(Document understanding data)
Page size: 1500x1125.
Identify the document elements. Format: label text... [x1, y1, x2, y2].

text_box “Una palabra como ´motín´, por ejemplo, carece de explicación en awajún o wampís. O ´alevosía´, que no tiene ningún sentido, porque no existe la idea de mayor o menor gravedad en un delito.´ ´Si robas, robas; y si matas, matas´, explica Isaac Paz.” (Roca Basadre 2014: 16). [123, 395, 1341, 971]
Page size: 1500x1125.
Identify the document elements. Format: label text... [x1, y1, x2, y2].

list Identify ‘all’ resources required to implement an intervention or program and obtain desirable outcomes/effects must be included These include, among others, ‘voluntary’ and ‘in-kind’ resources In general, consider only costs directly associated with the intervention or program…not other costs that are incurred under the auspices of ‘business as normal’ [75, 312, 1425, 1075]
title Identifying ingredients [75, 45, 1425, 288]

What is expected => Repeat all the records. Match each line exactly.

Answer area =>
Page size: 1500x1125.
Identify the document elements. Format: label text... [x1, y1, x2, y2].

text_box “Una palabra como ´motín´, por ejemplo, carece de explicación en awajún o wampís. O ´alevosía´, que no tiene ningún sentido, porque no existe la idea de mayor o menor gravedad en un delito.´ ´Si robas, robas; y si matas, matas´, explica Isaac Paz.” (Roca Basadre 2014: 16). [123, 395, 1341, 971]
Page size: 1500x1125.
Identify the document elements. Format: label text... [x1, y1, x2, y2].

list Identify ‘all’ resources required to implement an intervention or program and obtain desirable outcomes/effects must be included These include, among others, ‘voluntary’ and ‘in-kind’ resources In general, consider only costs directly associated with the intervention or program…not other costs that are incurred under the auspices of ‘business as normal’ [75, 312, 1425, 1075]
title Identifying ingredients [75, 45, 1425, 288]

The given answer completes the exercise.